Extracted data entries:
▬▬▬▬▬▬

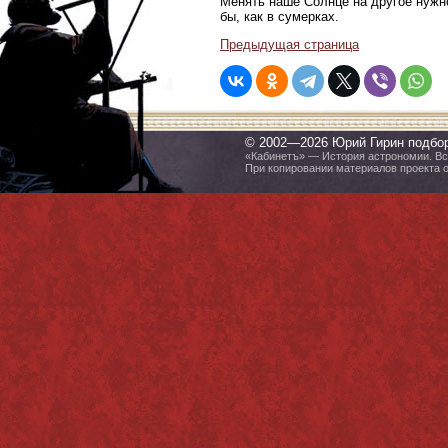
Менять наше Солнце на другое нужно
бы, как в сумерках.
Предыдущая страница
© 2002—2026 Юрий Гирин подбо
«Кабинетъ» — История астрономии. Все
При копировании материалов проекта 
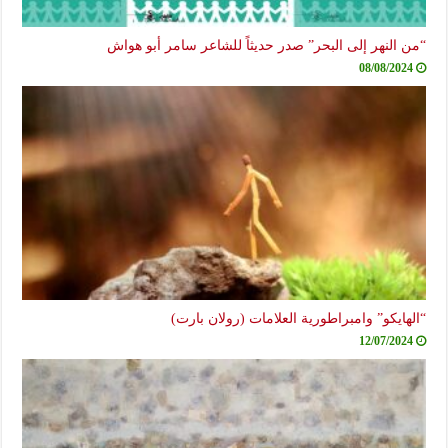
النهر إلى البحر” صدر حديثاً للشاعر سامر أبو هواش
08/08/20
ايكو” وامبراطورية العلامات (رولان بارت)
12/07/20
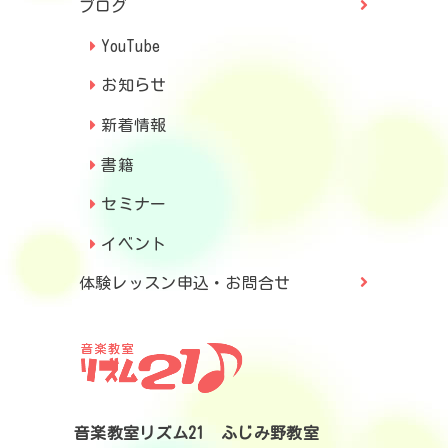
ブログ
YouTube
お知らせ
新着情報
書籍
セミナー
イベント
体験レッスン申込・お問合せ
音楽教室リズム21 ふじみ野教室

▬▬▬▬▬▬

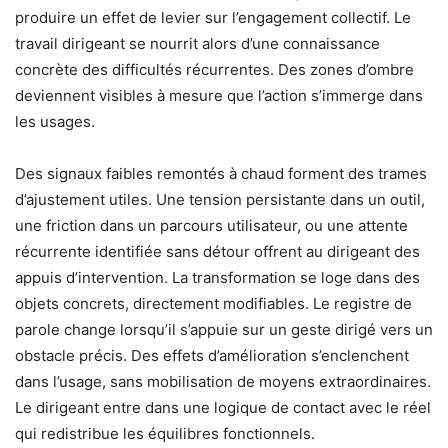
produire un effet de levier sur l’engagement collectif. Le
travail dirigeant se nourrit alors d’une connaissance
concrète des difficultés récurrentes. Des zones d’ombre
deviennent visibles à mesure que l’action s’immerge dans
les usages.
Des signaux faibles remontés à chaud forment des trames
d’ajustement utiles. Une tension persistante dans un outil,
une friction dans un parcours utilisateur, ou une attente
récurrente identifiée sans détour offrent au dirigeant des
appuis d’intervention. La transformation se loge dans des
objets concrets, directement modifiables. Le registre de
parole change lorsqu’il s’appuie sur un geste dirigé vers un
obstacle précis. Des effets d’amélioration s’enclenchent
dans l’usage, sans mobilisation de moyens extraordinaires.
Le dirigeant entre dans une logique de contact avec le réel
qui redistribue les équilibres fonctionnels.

▬▬▬▬▬▬

_TASK BRIEF_. Can you write out, word for word, the lines starting at the one containing "produire un effet" and ending at the one containing "appuis d’intervention. La", including both of those lines?

_RESPONSE AREA_.
produire un effet de levier sur l’engagement collectif. Le
travail dirigeant se nourrit alors d’une connaissance
concrète des difficultés récurrentes. Des zones d’ombre
deviennent visibles à mesure que l’action s’immerge dans
les usages.
Des signaux faibles remontés à chaud forment des trames
d’ajustement utiles. Une tension persistante dans un outil,
une friction dans un parcours utilisateur, ou une attente
récurrente identifiée sans détour offrent au dirigeant des
appuis d’intervention. La transformation se loge dans des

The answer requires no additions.